→ Given passage
────────────────────────────────────────

As regulatory shifts come forth for organisations, the Finance department finds its way juggling priorities to deliver value for the company the best way possible.
The EU AI Act which lays the foundations for the regulation of artificial intelligence, seeking to improve the functioning of the internal market and promote the uptake of human-centric and trustworthy AI.
The regulation also aims to ensure a high level of protection of health, safety, fundamental rights, including democracy, the rule of law and environmental protection, against the harmful effects of AI systems in the European Union and supporting innovation.
In Asia, it is anticipated that the EU AI Act will influence AI regulation as the evaluate similar policies and regulations to ensure AI systems respect fundamental rights, safety, and ethical principles.
Leslie Joseph, principal analyst at Forrester, believes companies must go beyond compliance checkboxes and implement robust data governance in connection with the release of the EU AI Act, as regulations will evolve, but finance teams that embed strong data and AI governance today will gain a long-term competitive edge.
Digital transformation
With the Finance team continuing its navigation around the whole digital transformation journey, Joseph observes that they have made notable progress in automating transaction processing, financial planning & analysis (FP&A), and compliance reporting.
"Over the last several years, technologies like Robotic Process Automation and Intelligent Document Processing have streamlined invoice processing, expense management, and reconciliation tasks, resulting in reducing errors and freeing up finance professionals to focus on strategic decision support rather than administrative work," he says.

────────────────────────────────────────

→ Material shown

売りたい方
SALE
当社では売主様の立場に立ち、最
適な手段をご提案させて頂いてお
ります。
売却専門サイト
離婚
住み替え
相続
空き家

────────────────────────────────────────

→ Work request
Recast the paragraph in the article on finance and the EU AI Act that begins "The regulation also aims" as a short bulleted list that keeps its main points. None of the data is needed for this work.

→ Reply to the task
- Ensure a high level of protection against the harmful effects of AI systems in the European Union for health, safety, and fundamental rights, including democracy, the rule of law, and environmental protection
- Support innovation